ACALSim: A Scalable Parallel Simulation Framework for High-Performance System Design Space Exploration

Architectural simulation has become the critical bottleneck limiting design space exploration for high-performance computing systems. Modern GPUs and AI accelerators -- with hundreds to thousands of tightly-coupled components -- demand simulation frameworks that deliver efficient parallelism and scalable single-node execution. Existing frameworks fall short: SST focuses on multi-node MPI scalability but struggles with intra-node scaling, while GPGPU-Sim remains largely single-threaded. Critically, none expose a mechanism for users to optimize threading for their specific workloads. We introduce ACALSim, a scalable parallel simulation framework providing infrastructure and APIs for building high-performance simulators -- timing-model accuracy remains the responsibility of simulator developers. Its key innovation is a pluggable thread-management architecture that lets developers implement custom scheduling strategies tailored to specific simulation patterns, absent in existing frameworks. Complementing it are (1) event-driven execution with fast-forward to eliminate idle-cycle overhead, (2) a shared-memory data model enabling zero-copy communication, and (3) a two-phase parallel execution model for deterministic thread scaling. We demonstrate ACALSim through HPCSim, a GPU simulator targeting A100-class architectures. Against an SST implementation using identical shared timing cores to isolate framework overhead, ACALSim achieves over 14x speedup with 41% lower memory footprint; hardware validation confirms 0.72--1.22x cycle-count correlation with A100 measurements. While SST fails to complete 256+ thread-block workloads within practical time limits, ACALSim simulates full LLaMA transformer layers (single block) in 17.7 minutes for LLaMA-7B and 30.4 minutes for LLaMA-13B -- enabling design space exploration that SST cannot achieve.

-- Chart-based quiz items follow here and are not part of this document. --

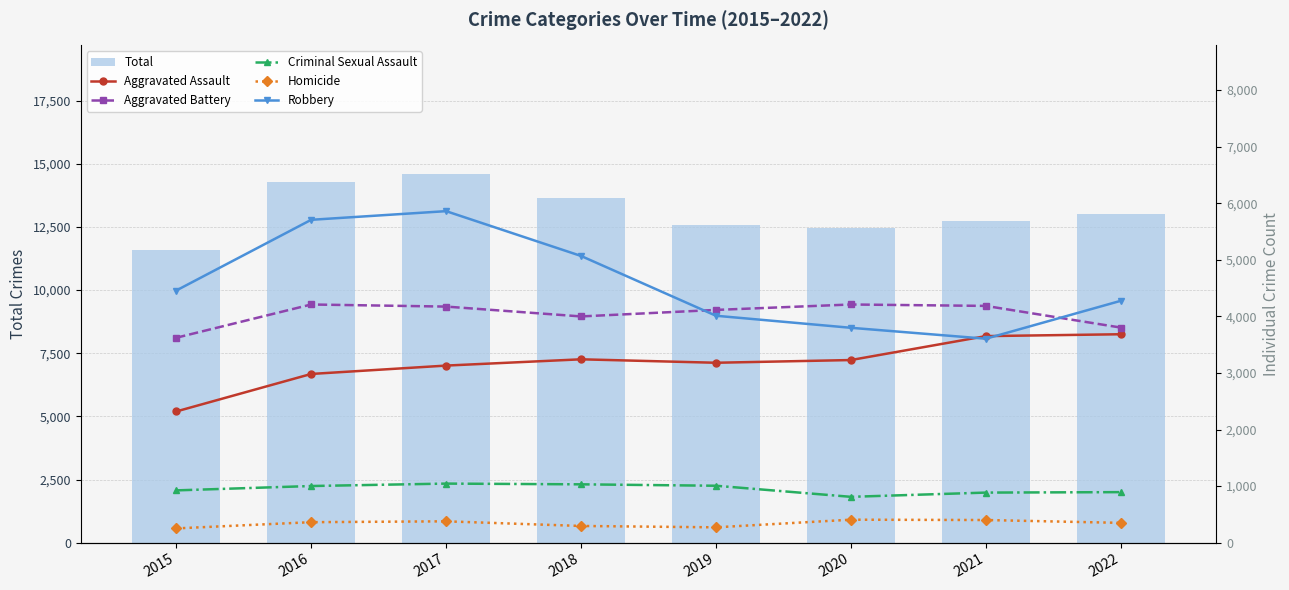

At which category is the sum across all series the highest?

2017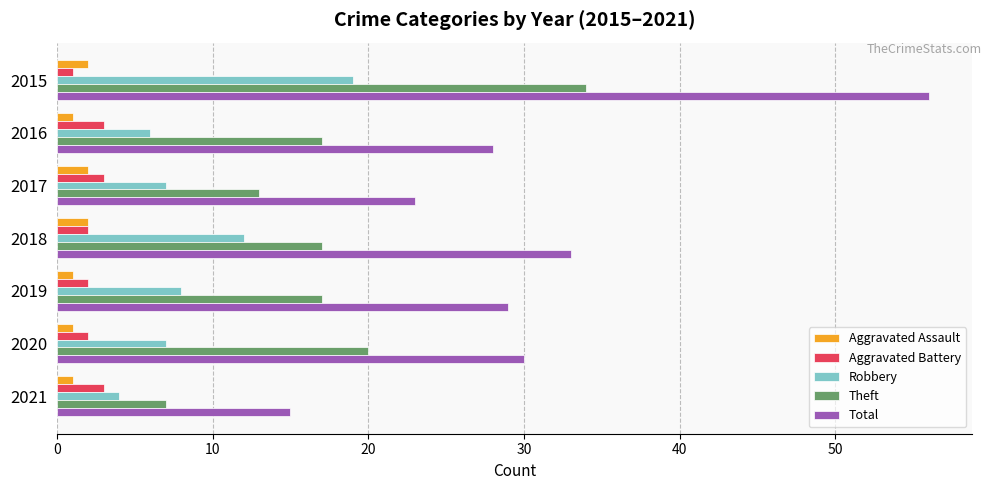

At which label is Robbery closest to 11?

2018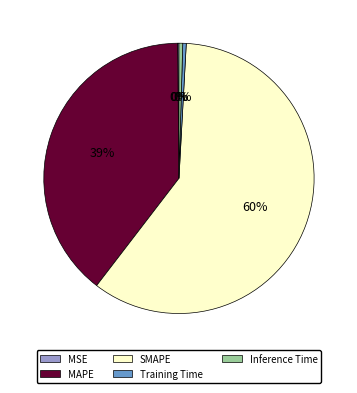

To the nearest percent, what is the difference between the Training Time and MAPE slice percentages?

39%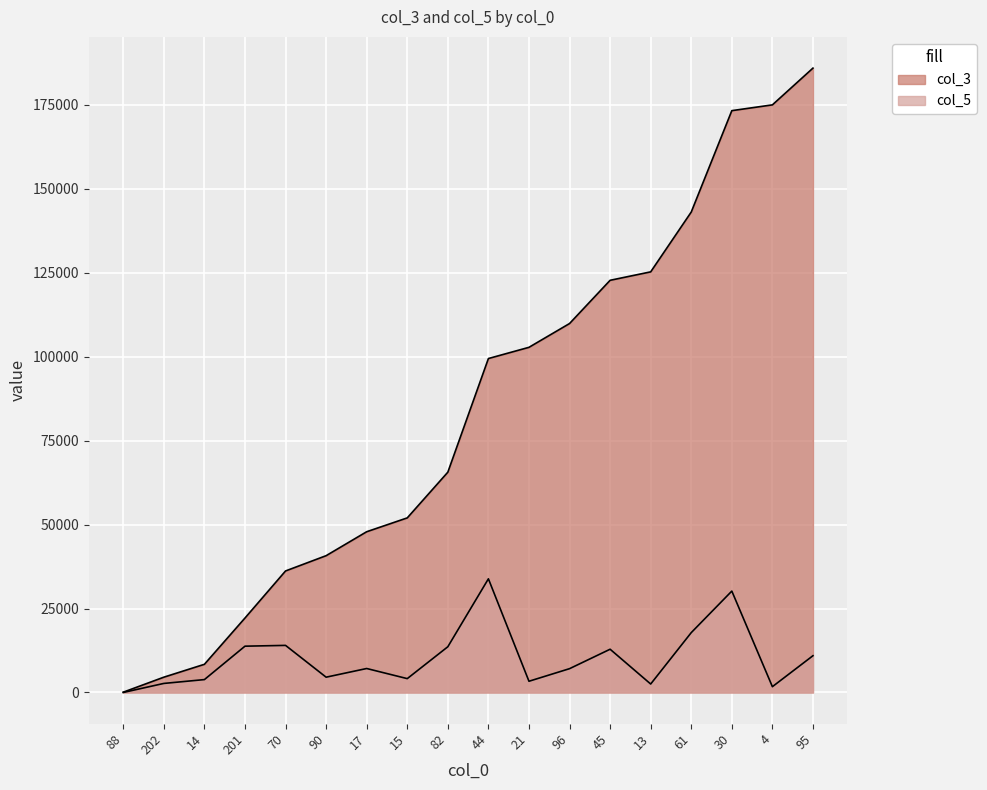

At which category does the chart reach its minimum across all series?

88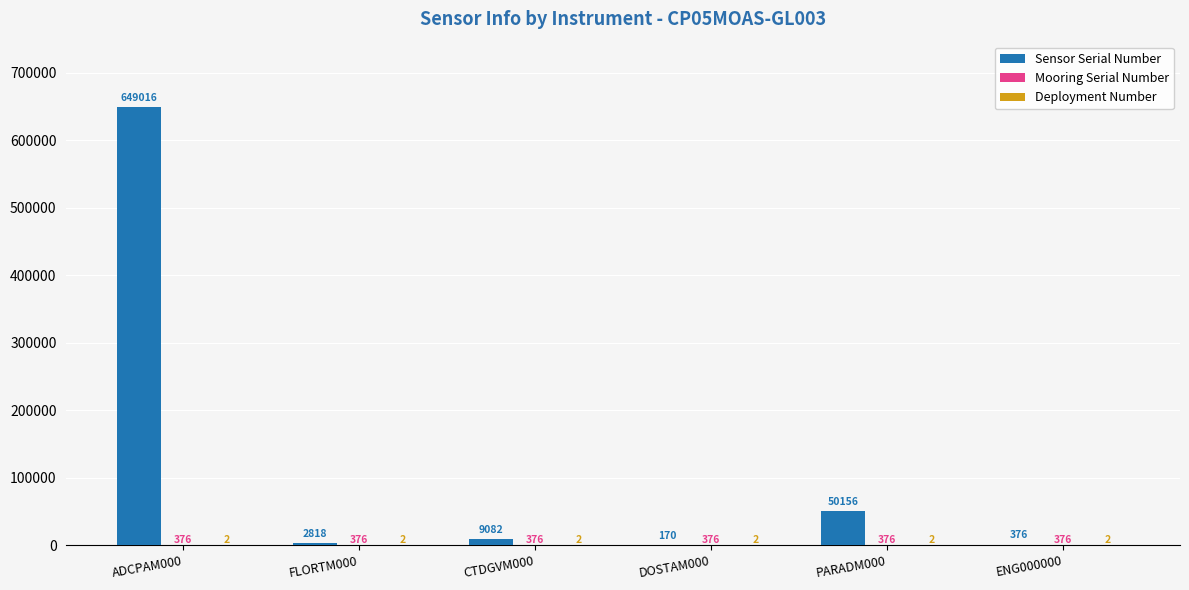

Count the number of data series in this chart.

3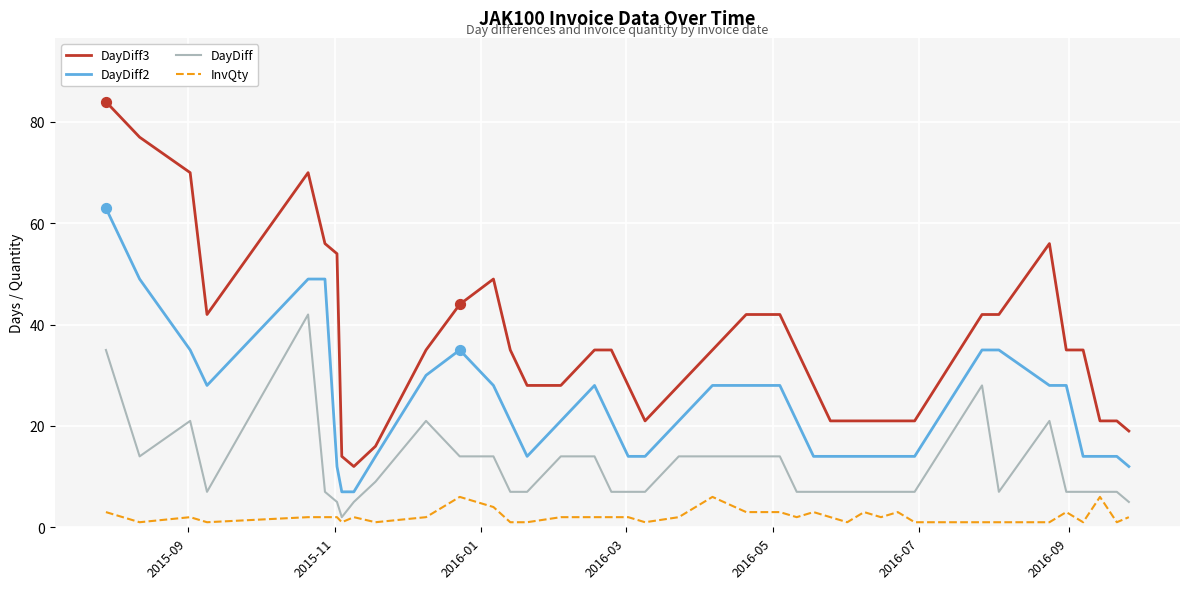

Which series has the largest range (max minus min)?

DayDiff3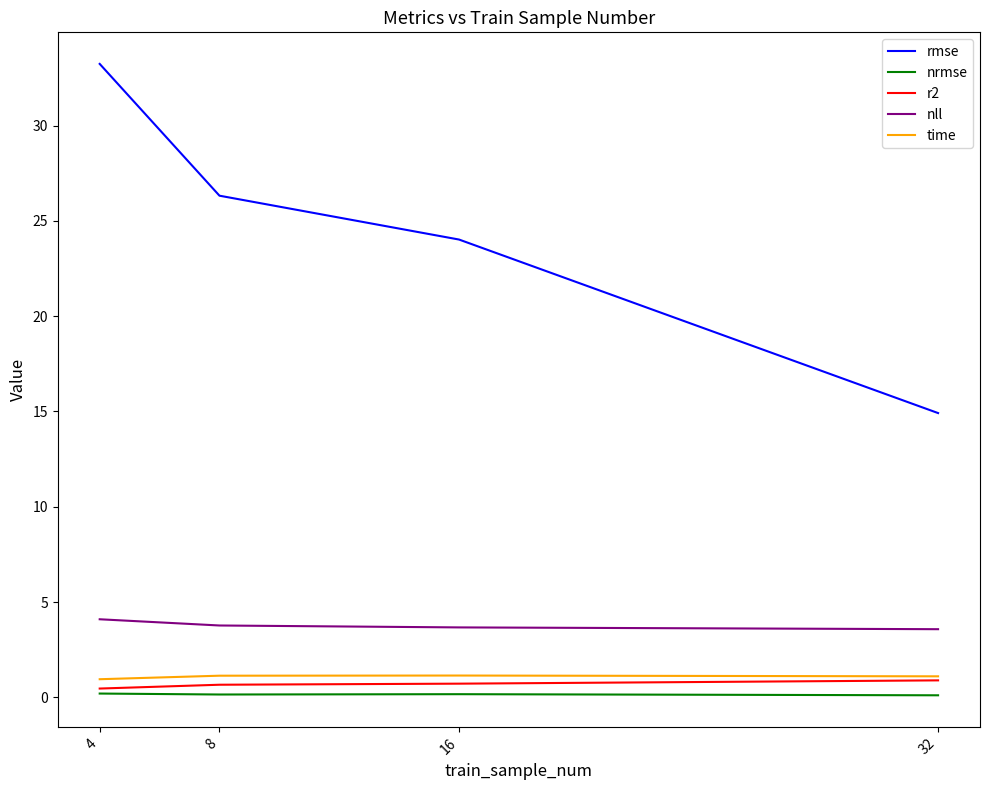

Does the chart have visible grid lines?

No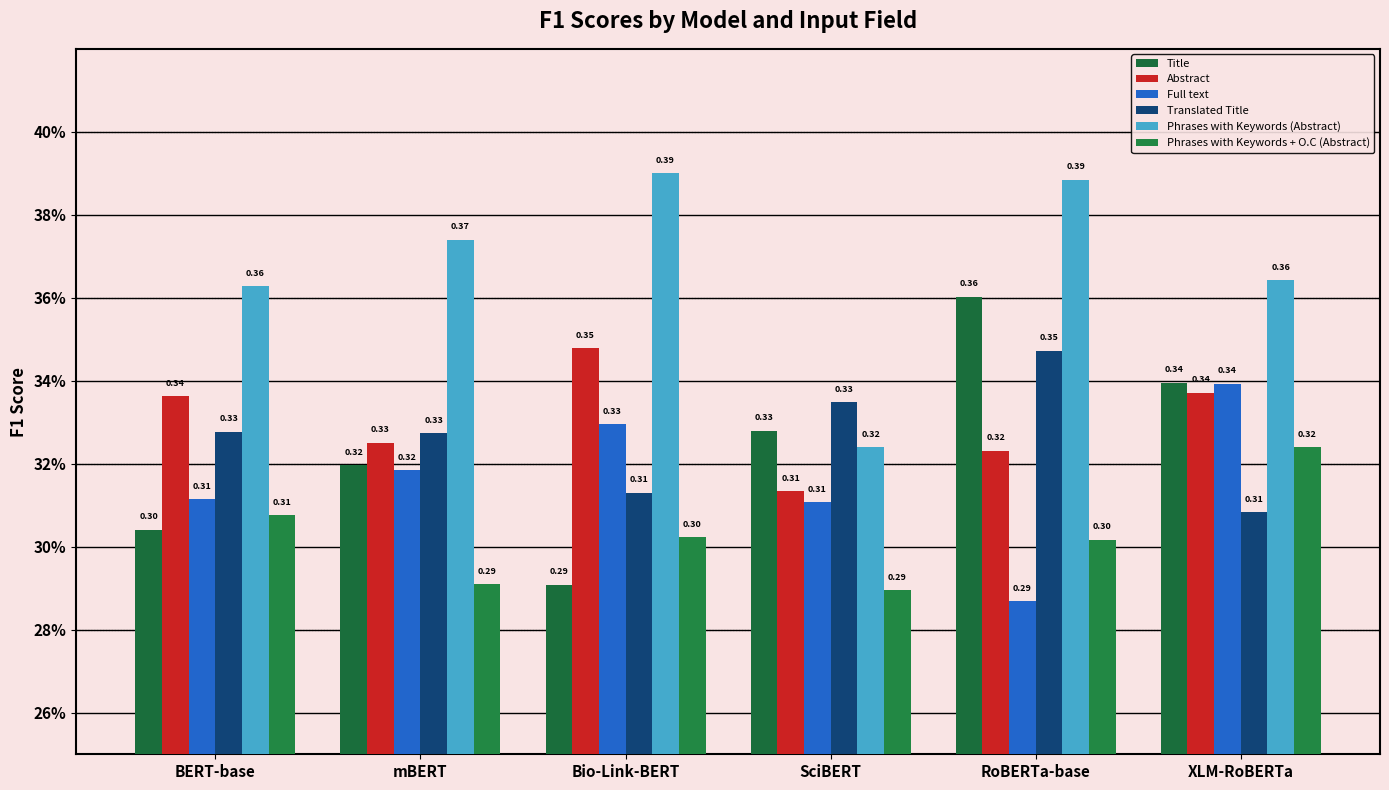

At which label does Title reach its minimum?

Bio-Link-BERT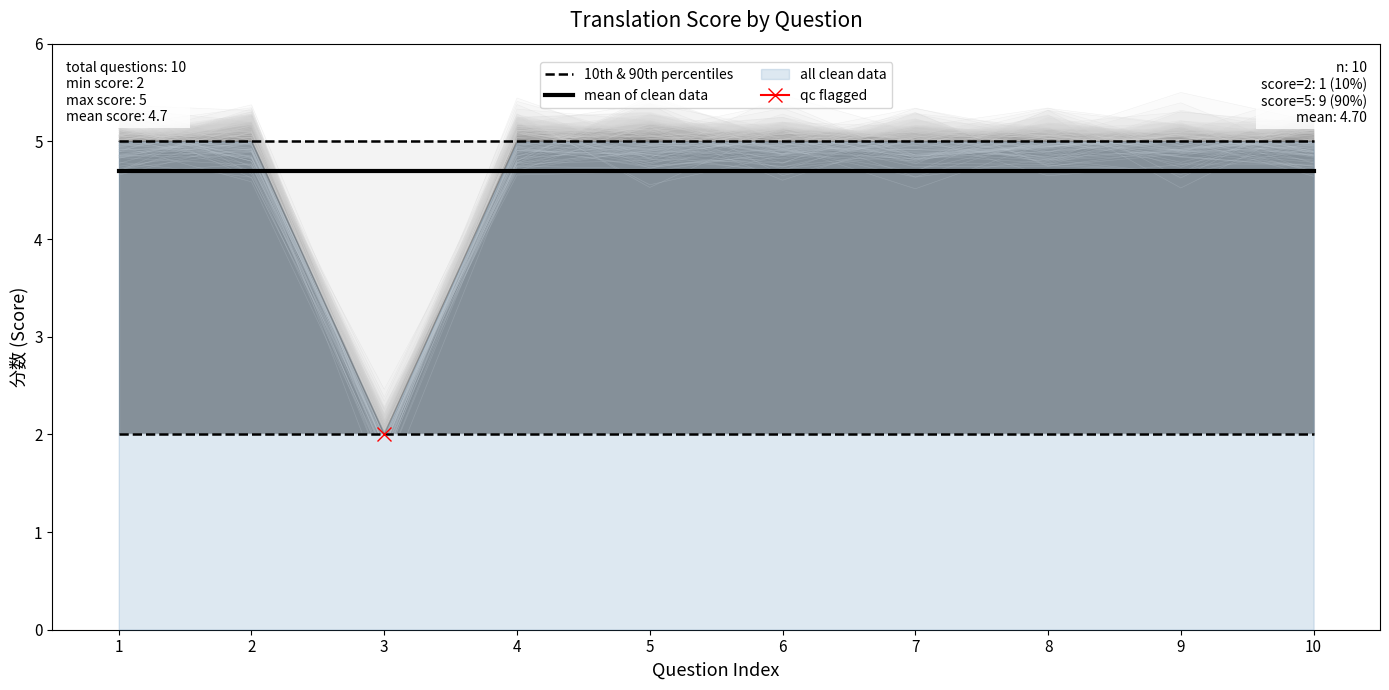

What is the value of the 10th & 90th percentiles point at the 2nd from the left?

2.0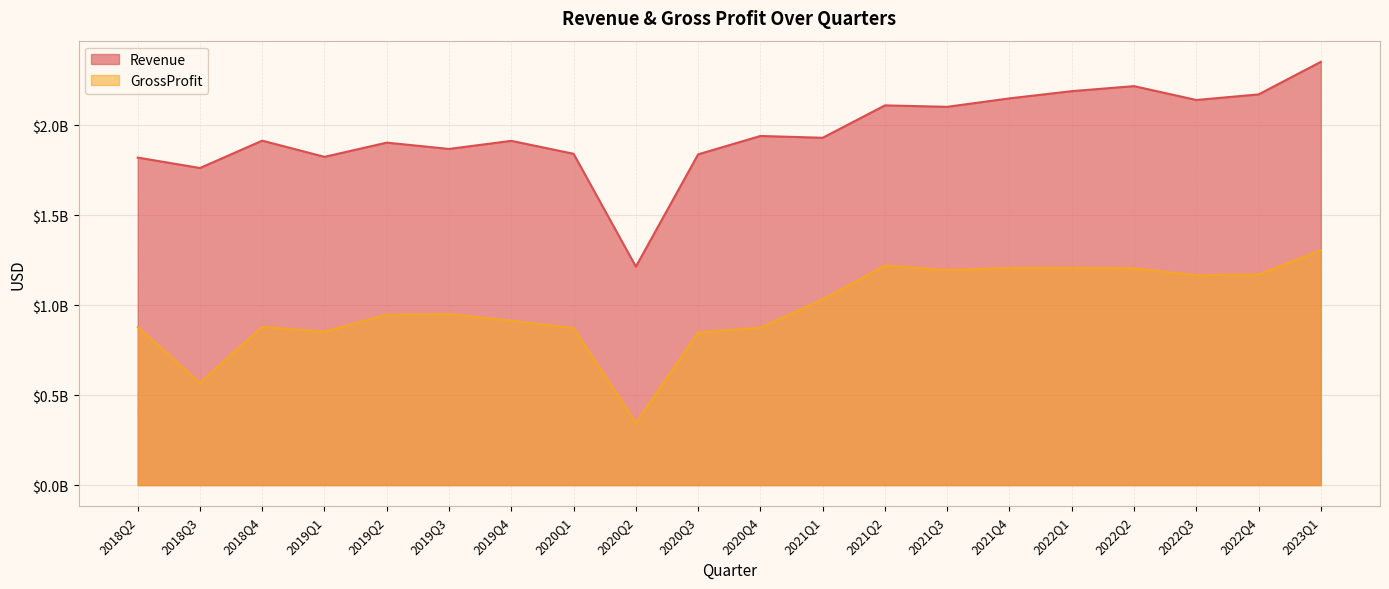

True or false: Revenue has more than 0 interior local peaks.

True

翻译：体系结构仿真已成为限制高性能计算系统设计空间探索的关键瓶颈。现代GPU与AI加速器——包含数百至数千个紧密耦合的组件——要求仿真框架具备高效并行性与可扩展的单节点执行能力。现有框架存在不足：SST侧重于多节点MPI可扩展性，但难以实现节点内扩展；而GPGPU-Sim仍主要采用单线程执行。关键在于，这些框架均未提供让用户针对特定工作负载优化线程编排的机制。我们提出ACALSim——一个可扩展的并行仿真框架，为构建高性能仿真器提供基础设施与应用程序接口（时序模型精度仍由仿真器开发者负责）。其核心创新在于可插拔的线程管理架构，允许开发者针对特定仿真模式实现自定义调度策略——这是现有框架所缺失的能力。配套机制包括：(1) 结合快速转发的事件驱动执行，消除空闲周期开销；(2) 支持零拷贝通信的共享内存数据模型；(3) 实现确定性线程扩展的两阶段并行执行模型。我们通过面向A100级架构的GPU仿真器HPCSim对ACALSim进行验证。与采用相同共享时序核心以隔离框架开销的SST实现相比，ACALSim实现超过14倍加速比，内存占用降低41%；硬件验证表明其与A100实测结果的周期计数相关性为0.72-1.22倍。当SST无法在合理时间内完成包含256个以上线程块的工作负载时，ACALSim可在17.7分钟（LLaMA-7B）和30.4分钟（LLaMA-13B）内仿真完整LLaMA Transformer层（单块）——实现了SST无法企及的设计空间探索能力。